Here is what the Home Loan banks do: They allow smaller banks, credit unions, insurance companies and community development financial institutions to belong to a co-op where they pool their real estate loan assets into investable securities, allowing smaller institutions to access worldwide debt markets and equitably compete for your business. Without them, the deep-pocketed giants of banking have cost advantages that even the best-run local institutions can't match.
The prime example of this phenomenon is the treatment of small businesses seeking a lifeline during COVID-19 by obtaining a PPP loan. If you were not a giant customer of one of the big banks, you were left uninformed, with no access to the PPP program. I lived this firsthand, as I'm sure many others did, with a large money center bank. As a business customer, this large bank offered no information and kept me hanging helpless for weeks. I ultimately went to a small credit union to obtain my PPP loans. In Sacramento, where I reside, it was the local lenders that rescued so many independent businesses and, by extension, their employees.

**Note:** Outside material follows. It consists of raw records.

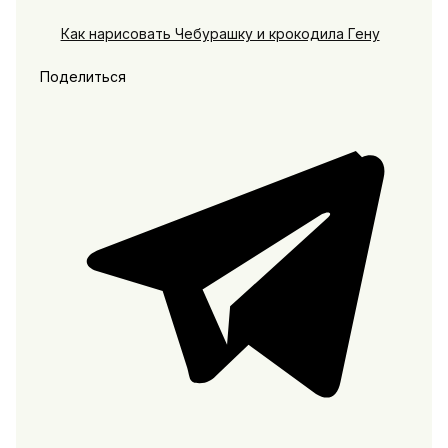
Как нарисовать Чебурашку и крокодила Гену
Поделиться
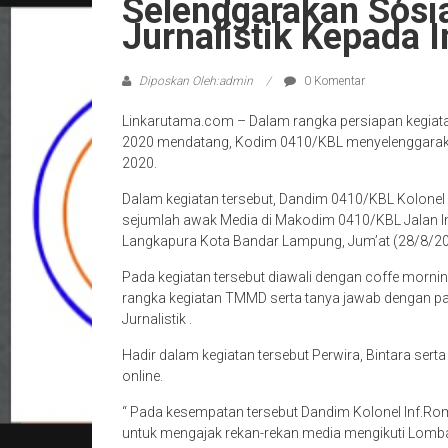
Selenggarakan Sosi
Jurnalistik Kepada 
Diposkan Oleh:admin
0 Komentar
Linkarutama.com – Dalam rangka persiapan kegia
2020 mendatang, Kodim 0410/KBL menyelenggarakan
2020.
Dalam kegiatan tersebut, Dandim 0410/KBL Kolone
sejumlah awak Media di Makodim 0410/KBL Jalan
Langkapura Kota Bandar Lampung, Jum’at (28/8/20
Pada kegiatan tersebut diawali dengan coffe morni
rangka kegiatan TMMD serta tanya jawab dengan 
Jurnalistik .
Hadir dalam kegiatan tersebut Perwira, Bintara ser
online.
“ Pada kesempatan tersebut Dandim Kolonel Inf.Ro
untuk mengajak rekan-rekan media mengikuti Lomb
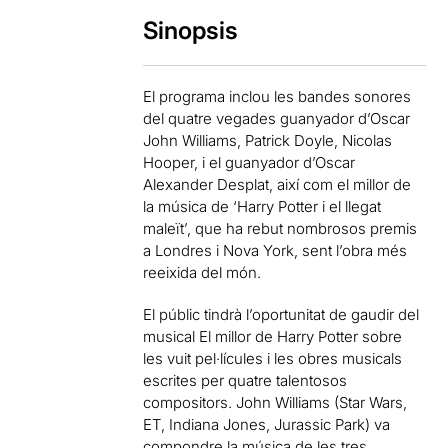
Sinopsis
El programa inclou les bandes sonores
del quatre vegades guanyador d’Oscar
John Williams, Patrick Doyle, Nicolas
Hooper, i el guanyador d’Oscar
Alexander Desplat, així com el millor de
la música de ‘Harry Potter i el llegat
maleït’, que ha rebut nombrosos premis
a Londres i Nova York, sent l’obra més
reeixida del món.
El públic tindrà l’oportunitat de gaudir del
musical El millor de Harry Potter sobre
les vuit pel·lícules i les obres musicals
escrites per quatre talentosos
compositors. John Williams (Star Wars,
ET, Indiana Jones, Jurassic Park) va
compondre la música de les tres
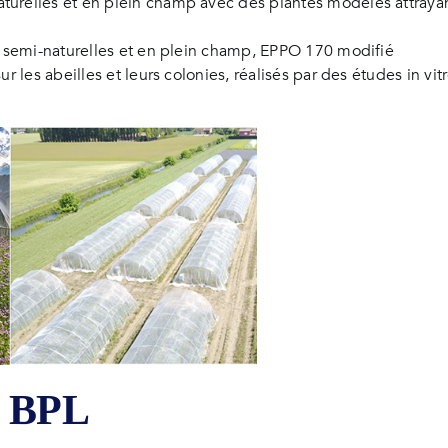
turelles et en plein champ avec des plantes modèles attrayant
ns semi-naturelles et en plein champ, EPPO 170 modifié
sur les abeilles et leurs colonies, réalisés par des études in v
e BPL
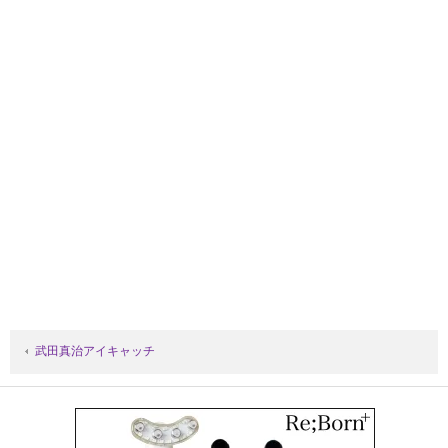
武田真治アイキャッチ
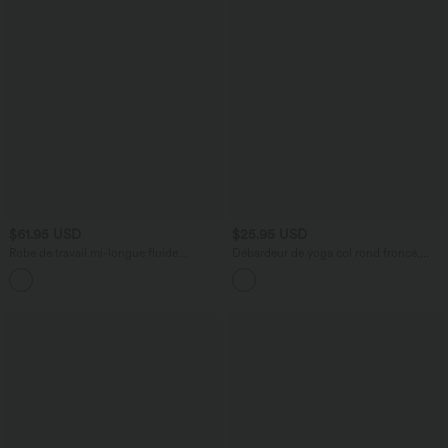
$61.95 USD
$25.95 USD
Robe de travail mi-longue fluide
Débardeur de yoga col rond froncé,
gainante à manches chauve-souris avec
tissu rafraîchissant - Protection UPF50+
poches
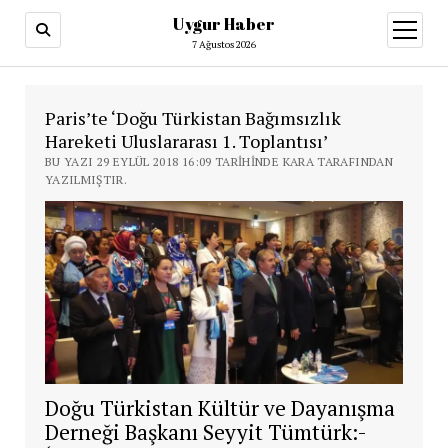
Uygur Haber
menüy
aç
7 Ağustos 2026
Paris’te ‘Doğu Türkistan Bağımsızlık
Hareketi Uluslararası 1. Toplantısı’
BU YAZI 29 EYLÜL 2018 16:09 TARIHINDE KARA TARAFINDAN
YAZILMIŞTIR.
Doğu Türkistan Kültür ve Dayanışma
Derneği Başkanı Seyyit Tümtürk:-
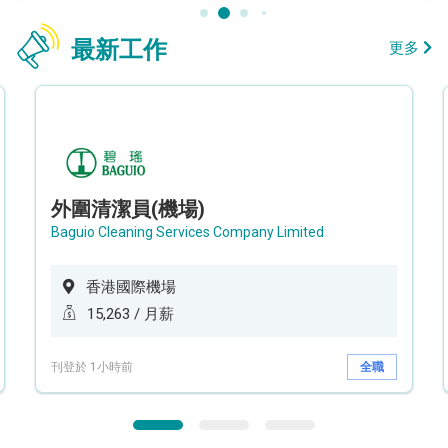
最新工作
更多
外圍清潔員(機場)
Baguio Cleaning Services Company Limited
香港國際機場
15,263 / 月薪
刊登於 1小時前
全職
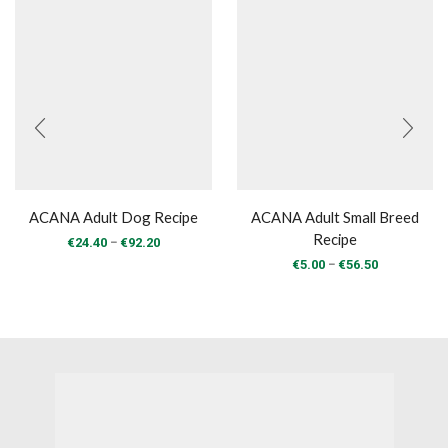
ACANA Adult Dog Recipe
ACANA Adult Small Breed
Recipe
Price
–
€
24.40
€
92.20
range:
Price
–
€
5.00
€
56.50
€24.40
range:
through
€5.00
€92.20
through
€56.50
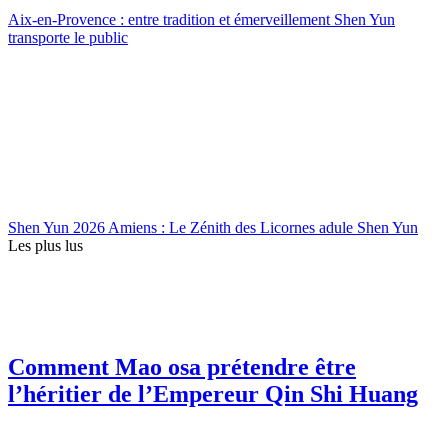
Aix-en-Provence : entre tradition et émerveillement Shen Yun
transporte le public
Shen Yun 2026 Amiens : Le Zénith des Licornes adule Shen Yun
Les plus lus
Comment Mao osa prétendre être
l’héritier de l’Empereur Qin Shi Huang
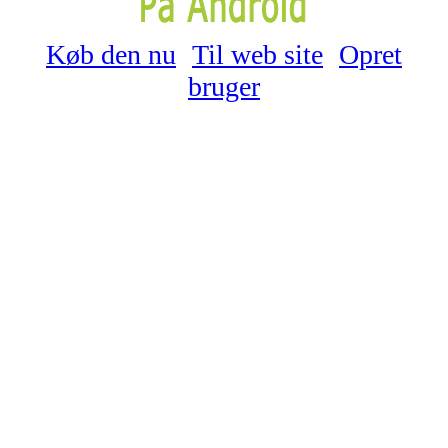
Køb den nu
Til web site
Opret
bruger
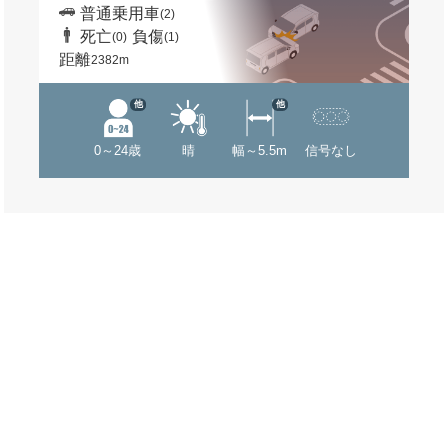
普通乗用車
(2)
死亡
負傷
(0)
(1)
距離
2382m
他
他
0～24歳
晴
幅～5.5m
信号なし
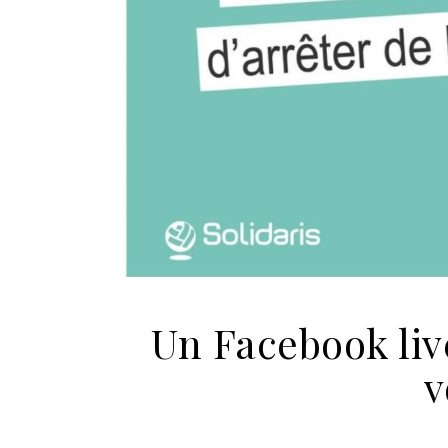
Un Facebook liv
v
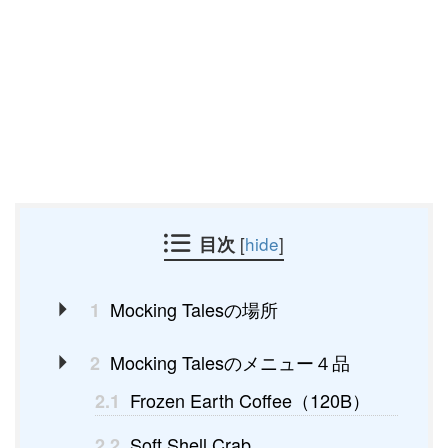
目次
[
hide
]
Mocking Talesの場所
1
Mocking Talesのメニュー４品
2
Frozen Earth Coffee（120B）
2.1
Soft Shell Crab
2.2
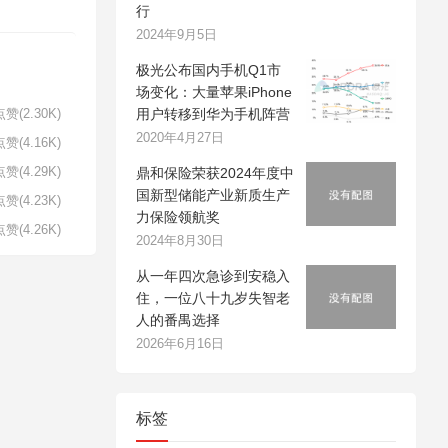
行
2024年9月5日
极光公布国内手机Q1市
场变化：大量苹果iPhone
用户转移到华为手机阵营
赞(2.30K)
2020年4月27日
赞(4.16K)
赞(4.29K)
鼎和保险荣获2024年度中
国新型储能产业新质生产
赞(4.23K)
力保险领航奖
赞(4.26K)
2024年8月30日
从一年四次急诊到安稳入
住，一位八十九岁失智老
人的番禺选择
2026年6月16日
标签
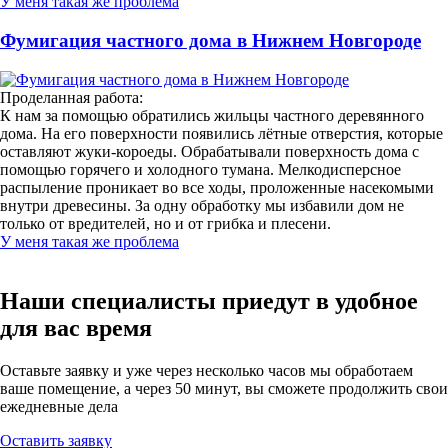
У меня такая же проблема
Фумигация частного дома в Нижнем Новгороде
Проделанная работа:
К нам за помощью обратились жильцы частного деревянного
дома. На его поверхности появились лётные отверстия, которые
оставляют жуки-короеды. Обрабатывали поверхность дома с
помощью горячего и холодного тумана. Мелкодисперсное
распыление проникает во все ходы, проложенные насекомыми
внутри древесины. За одну обработку мы избавили дом не
только от вредителей, но и от грибка и плесени.
У меня такая же проблема
Наши специалисты приедут в удобное
для вас время
Оставьте заявку и уже через несколько часов мы обработаем
ваше помещение, а через 50 минут, вы сможете продолжить свои
ежедневные дела
Оставить заявку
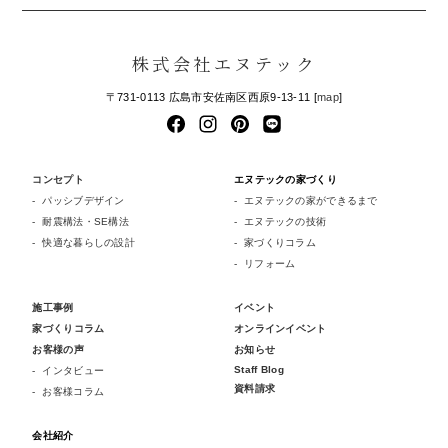
株式会社エヌテック
〒731-0113 広島市安佐南区西原9-13-11 [
map
]
コンセプト
エヌテックの家づくり
パッシブデザイン
エヌテックの家ができるまで
耐震構法・SE構法
エヌテックの技術
快適な暮らしの設計
家づくりコラム
リフォーム
施工事例
イベント
家づくりコラム
オンラインイベント
お客様の声
お知らせ
Staff Blog
インタビュー
資料請求
お客様コラム
会社紹介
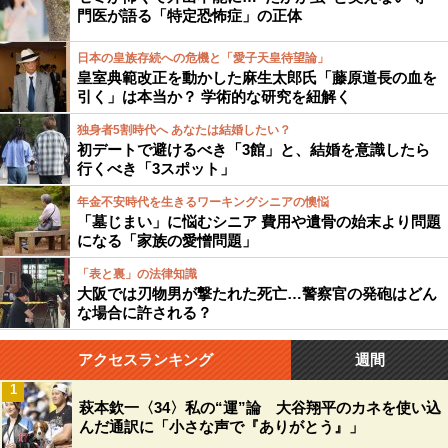
門医が語る「特定恐怖症」の正体
日本の皇族存続への危機と「愛子天皇待望論」
皇室典範改正を動かした麻生太郎氏「藤原道長の血を
引く」は本当か？ 学術的な研究を紐解く
独身者5割時代へ あなたは結婚したい？
初デートで避けるべき「3館」と、結婚を意識したら
行くべき「3スポット」
年金不安時代を生きるワーキングシニアの懊悩
「墓じまい」に悩むシニア 費用や遺骨の始末より問題
になる「家族の愛憎問題」
「表と裏」の法律知識
大阪では刃物男が撃たれた死亡…警察官の発砲はどん
な場合に許される？
アクセスランキング
週間
1
萩本欽一〈34〉私の“運”論 大谷翔平のカネを使い込
んだ通訳に「小さな声で『ありがとう』」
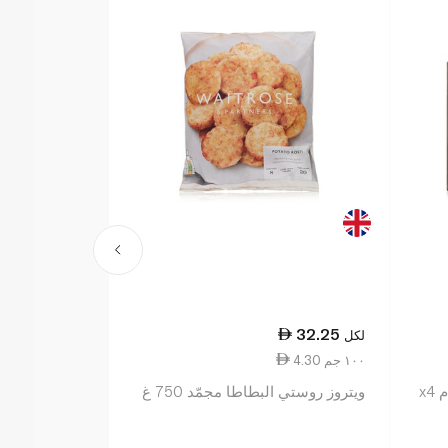
28.00
32.25
لكل
لكل
4.30 ١٠٠ جم
28.00 ١ كجم
ويتروز روستي البطاطا مجمّد 750 غ
لامب وستون 
المقرمشة 1 كلغ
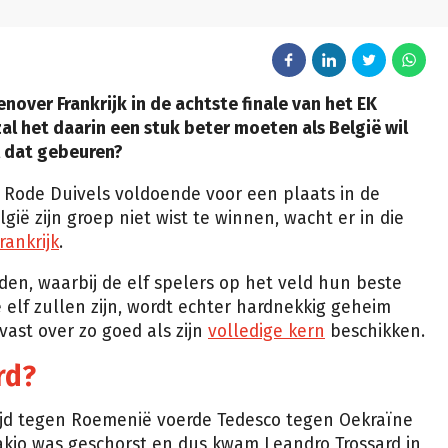
over Frankrijk in de achtste finale van het EK
al het daarin een stuk beter moeten als België wil
l dat gebeuren?
 Rode Duivels voldoende voor een plaats in de
ië zijn groep niet wist te winnen, wacht er in die
rankrijk
.
den, waarbij de elf spelers op het veld hun beste
 elf zullen zijn, wordt echter hardnekkig geheim
ast over zo goed als zijn
volledige kern
beschikken.
rd?
rijd tegen Roemenië voerde Tedesco tegen Oekraïne
akio was geschorst en dus kwam Leandro Trossard in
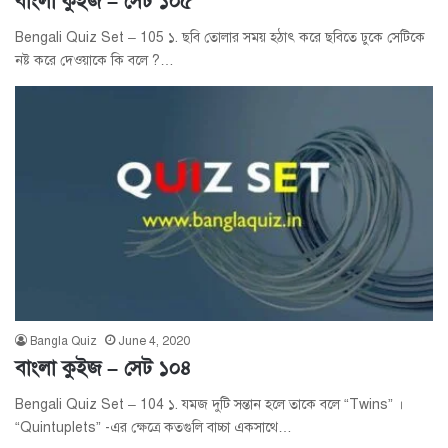
বাংলা কুইজ – সেট ১০৫
Bengali Quiz Set – 105 ১. ছবি তোলার সময় হঠাৎ করে ছবিতে ঢুকে সেটিকে
নষ্ট করে দেওয়াকে কি বলে ?…
Bangla Quiz
June 4, 2020
বাংলা কুইজ – সেট ১০৪
Bengali Quiz Set – 104 ১. যমজ দুটি সন্তান হলে তাকে বলে “Twins” ।
“Quintuplets” -এর ক্ষেত্রে কতগুলি বাচ্চা একসাথে…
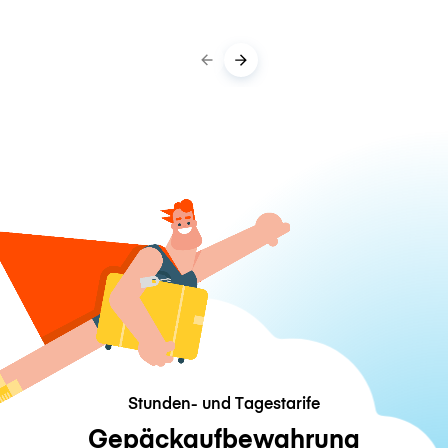
Stunden- und Tagestarife
Gepäckaufbewahrung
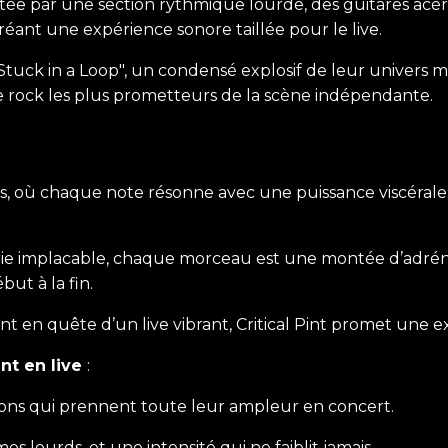
e par une section rythmique lourde, des guitares acérée
éant une expérience sonore taillée pour le live.
 "Stuck in a Loop", un condensé explosif de leur univers 
 rock les plus prometteurs de la scène indépendante.
ses, où chaque note résonne avec une puissance viscérale
erie implacable, chaque morceau est une montée d’adréna
ut à la fin.
t en quête d’un live vibrant, Critical Pint promet une
int en live
:
ions qui prennent toute leur ampleur en concert.
es lourds, et une intensité qui ne faiblit jamais.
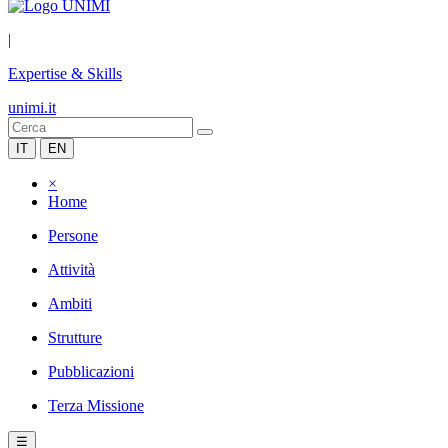
|
Expertise & Skills
unimi.it
IT
EN
×
Home
Persone
Attività
Ambiti
Strutture
Pubblicazioni
Terza Missione
☰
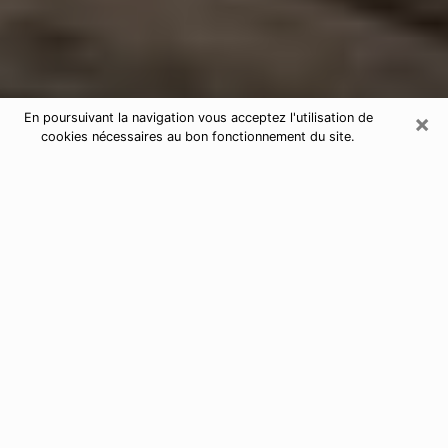
×
En poursuivant la navigation vous acceptez l'utilisation de
cookies nécessaires au bon fonctionnement du site.
Astrologue dans la Vendée
Astrologue dans la Vendée pour une
voyance sérieuse par téléphone
De nos jours, nous avons tous des doutes sur notre vie
d’un point de vue professionnel, sentimental, financier
ou autres. Toutes ces questions qui vous empêchent
d’avancer peuvent enfin trouver une réponse si vous
prenez le temps d’y répondre en utilisant la bonne
solution de contacter
par téléphone un astrologue à La
Roche-sur-Yon
.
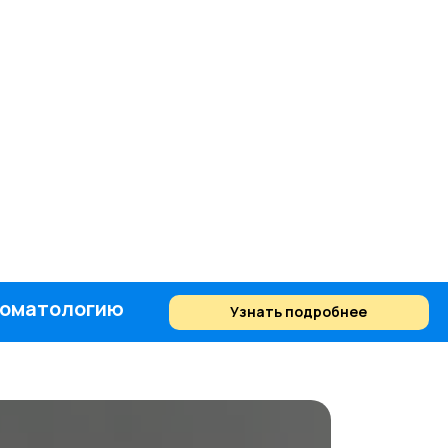
стоматологию
Узнать подробнее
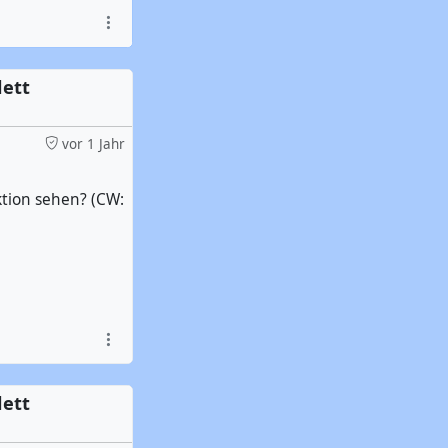
lett
vor 1 Jahr
ktion sehen? (CW:
lett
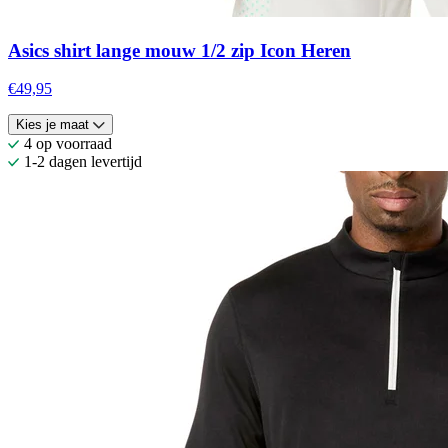
Asics shirt lange mouw 1/2 zip Icon Heren
€49,95
Kies je maat
4 op voorraad
1-2 dagen levertijd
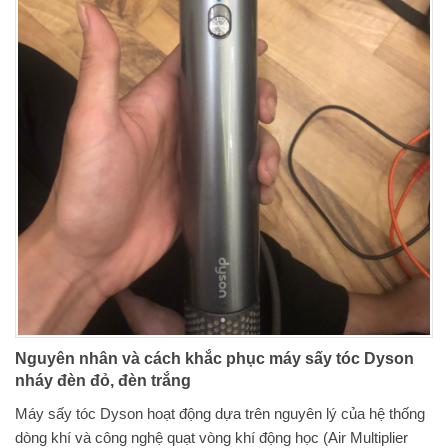
Nguyên nhân và cách khắc phục máy sấy tóc Dyson
nháy đèn đỏ, đèn trắng
Máy sấy tóc Dyson hoạt động dựa trên nguyên lý của hệ thống
dòng khí và công nghệ quạt vòng khí động học (Air Multiplier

The law of unintended consequences has been around since the times of Adam Smith and his invisible hand. But we need look no further than today's debate to see that trying to solve a largely nonexistent problem will make things worse. We must preserve the role and standing of our local and regional community lenders. One doesn't need an advanced degree in economics to appreciate that local community development will grind to a halt if we curtail the ability of regional banks to support their customers. These regional banks rely on the Federal Home Loan banks to be a backstop and look to them to provide liquidity in all economic conditions.